The approaches discussed in "A Multimodal Automated Interpretability Agent" (MAIA) and "Causal Explainable Guardrails for Large Language Models" (LLMGuardaril) could potentially be combined with the ideas in "Catching AIs red-handed" and paulfchristiano's comment to create a more comprehensive strategy for detecting and mitigating risks from deceptively aligned AI systems:
Significant open questions remain about the feasibility of scaling these approaches to be robust against highly capable AI systems. There are also important limitations to consider: for example, MAIA's causal analysis is unlikely to provide a fully conclusive "smoking gun" that an AI system is deceptive, as opposed to strong probabilistic evidence. And sufficiently capable systems may find ways to avoid exhibiting any detectable deceptive behavior under the kind of systematic experimentation enabled by MAIA.
Nonetheless, I believe the combination of automated interpretability agents, causally grounded analysis of AI reasoning, and the overall adversarial "red team" mindset advocated in "Catching AIs red-handed" represents a promising direction for building more robust monitoring and containment of potentially deceptive AI systems.

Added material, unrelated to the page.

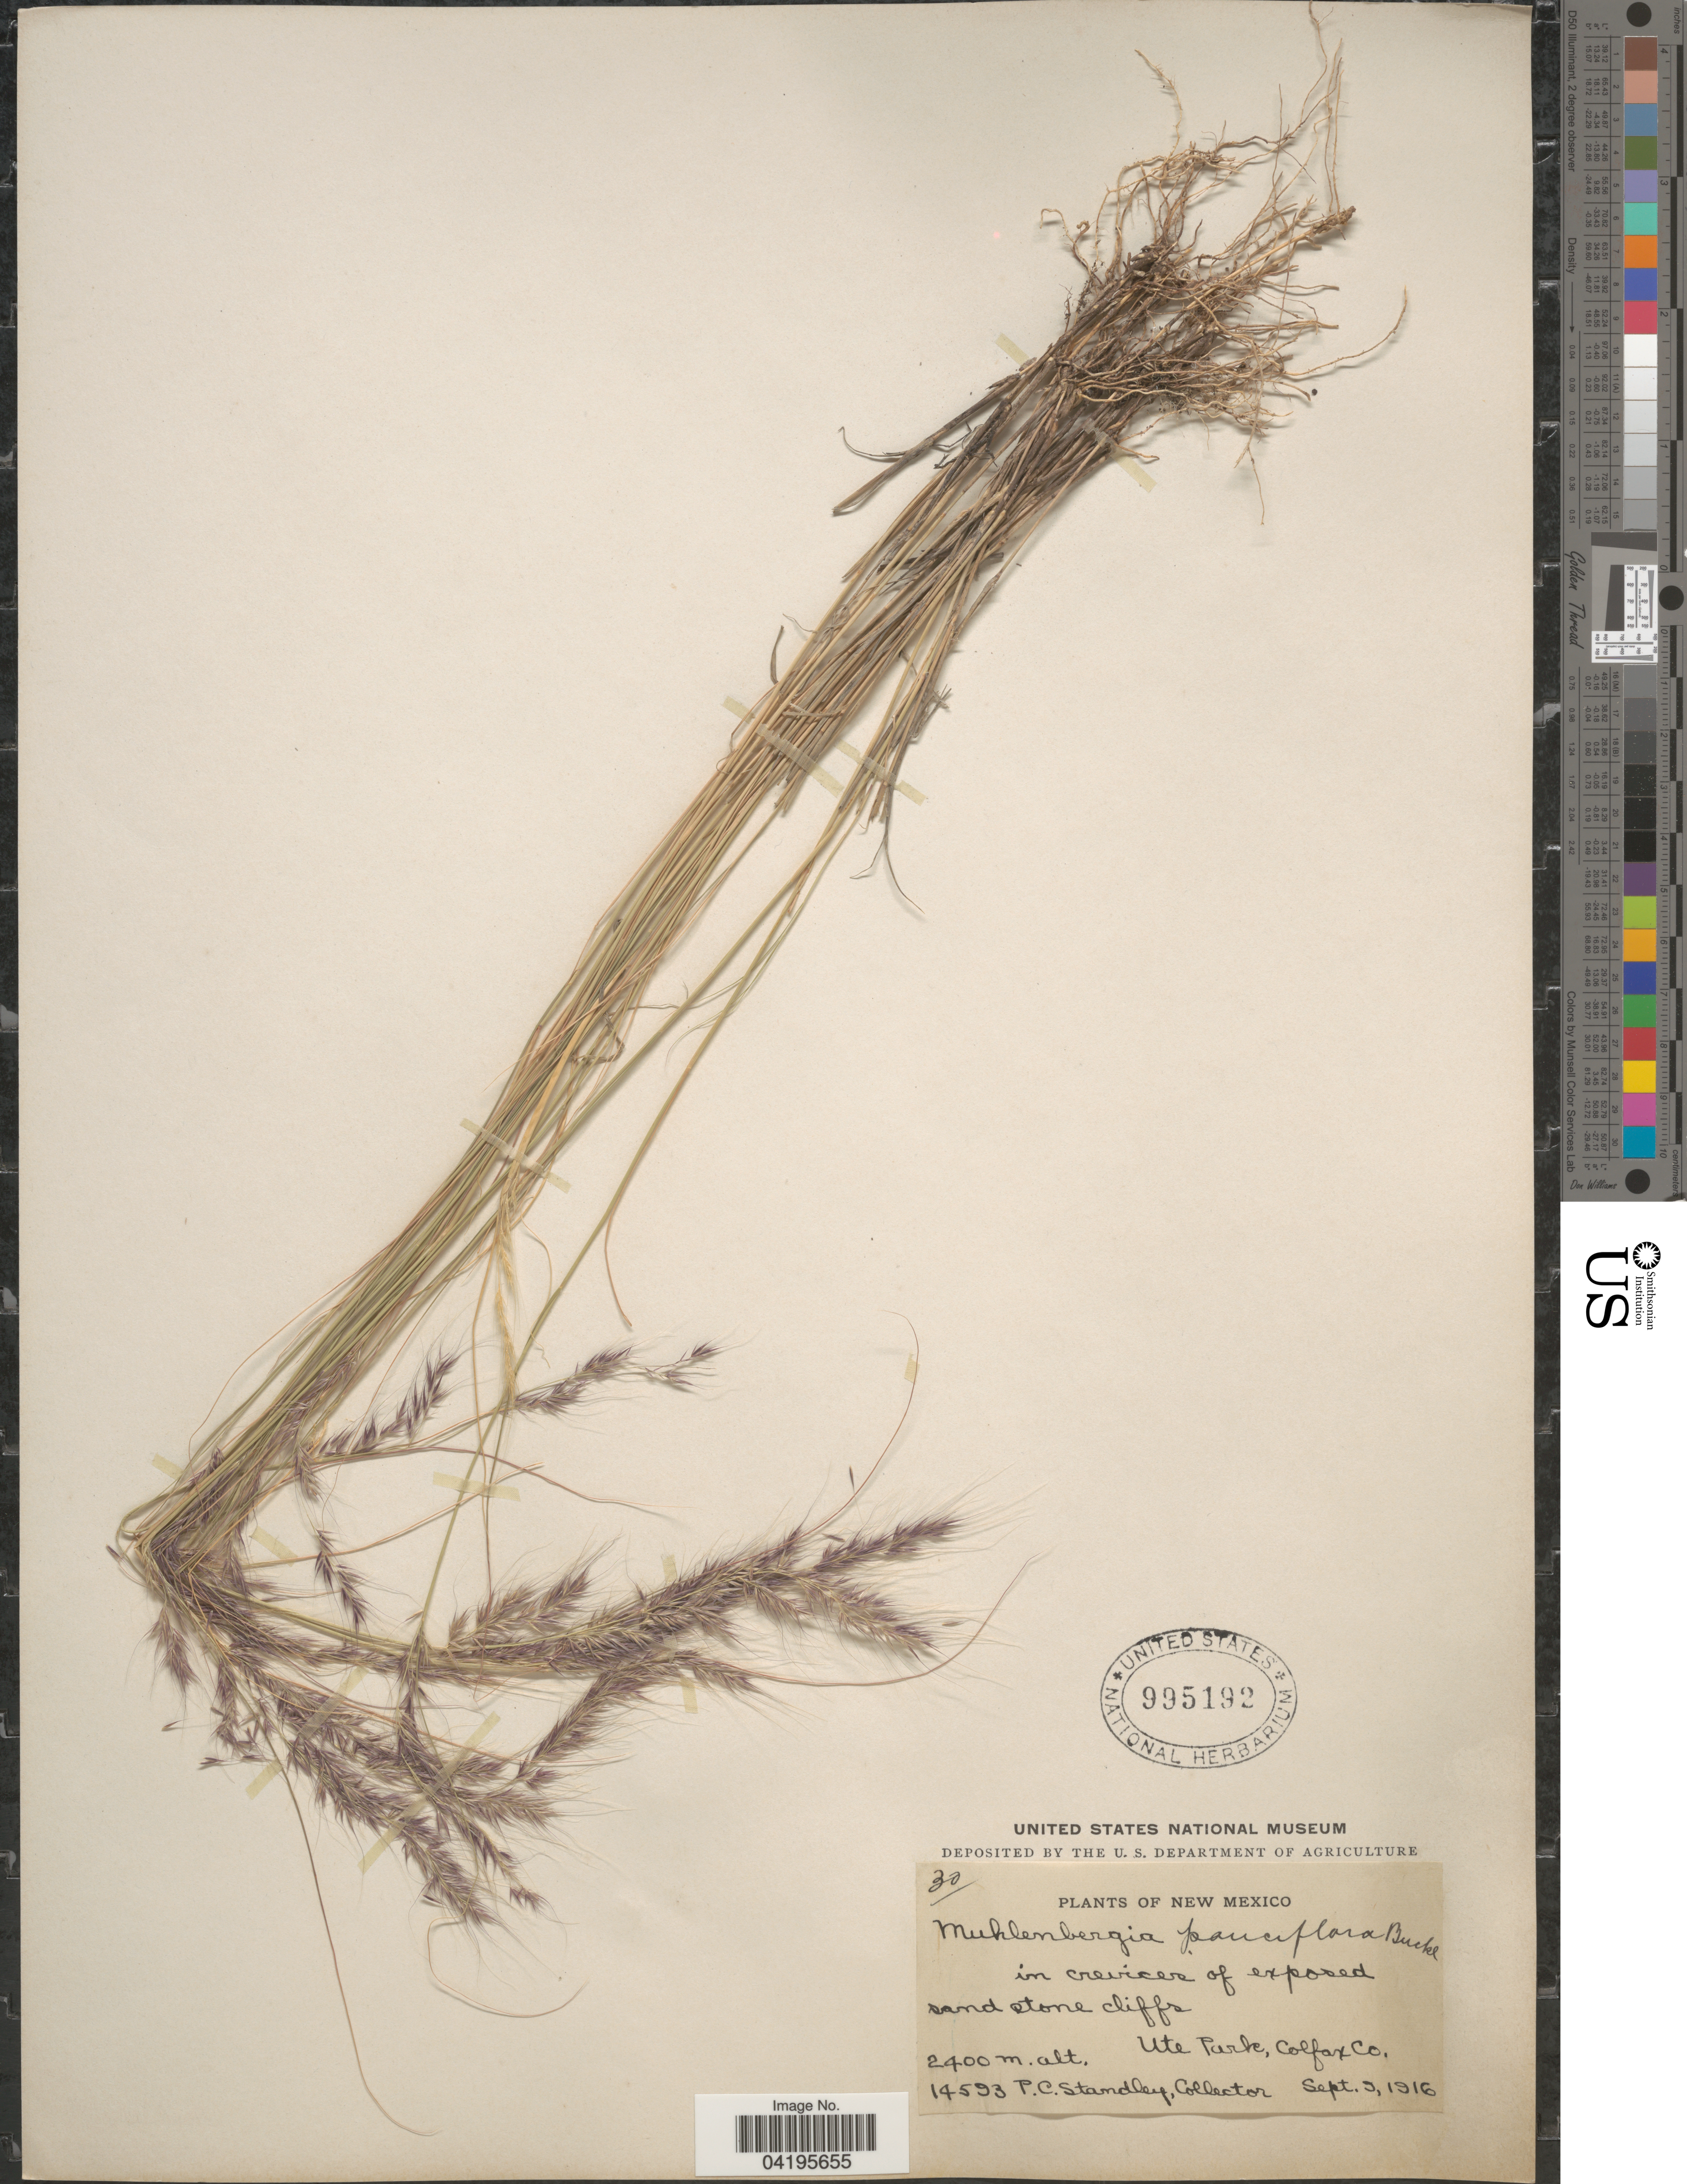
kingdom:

A concerted effort to develop and integrate these approaches could significantly improve our odds of detecting and mitigating catastrophic deceptive alignment failures.'
Intuitively, I'm thinking of all this as something like a race between [capabilities enabling] safety and [capabilities enabling dangerous] capabilities (related: https://aligned.substack.com/i/139945470/targeting-ooms-superhuman-models); so from this perspective, maintaining as large a safety buffer as possible (especially if not x-risky) seems great. There could also be something like a natural endpoint to this 'race', corresponding to being able to automate all human-level AI safety R&D safely (and then using this to produce a scalable solution to aligning / controlling superintelligence).
W.r.t. measurement, I think it would be good orthogonally to whether auto AI safety R&D is already happening or not, similarly to how e.g. evals for automated ML R&D seem good even if automated ML R&D is already happening. In particular, the information of how successful auto AI safety R&D would be (and e.g. what the scaling curves look like vs. those for DCs) seems very strategically relevant to whether it might be feasible to deploy it at scale, when that might happen, with what risk tradeoffs, etc.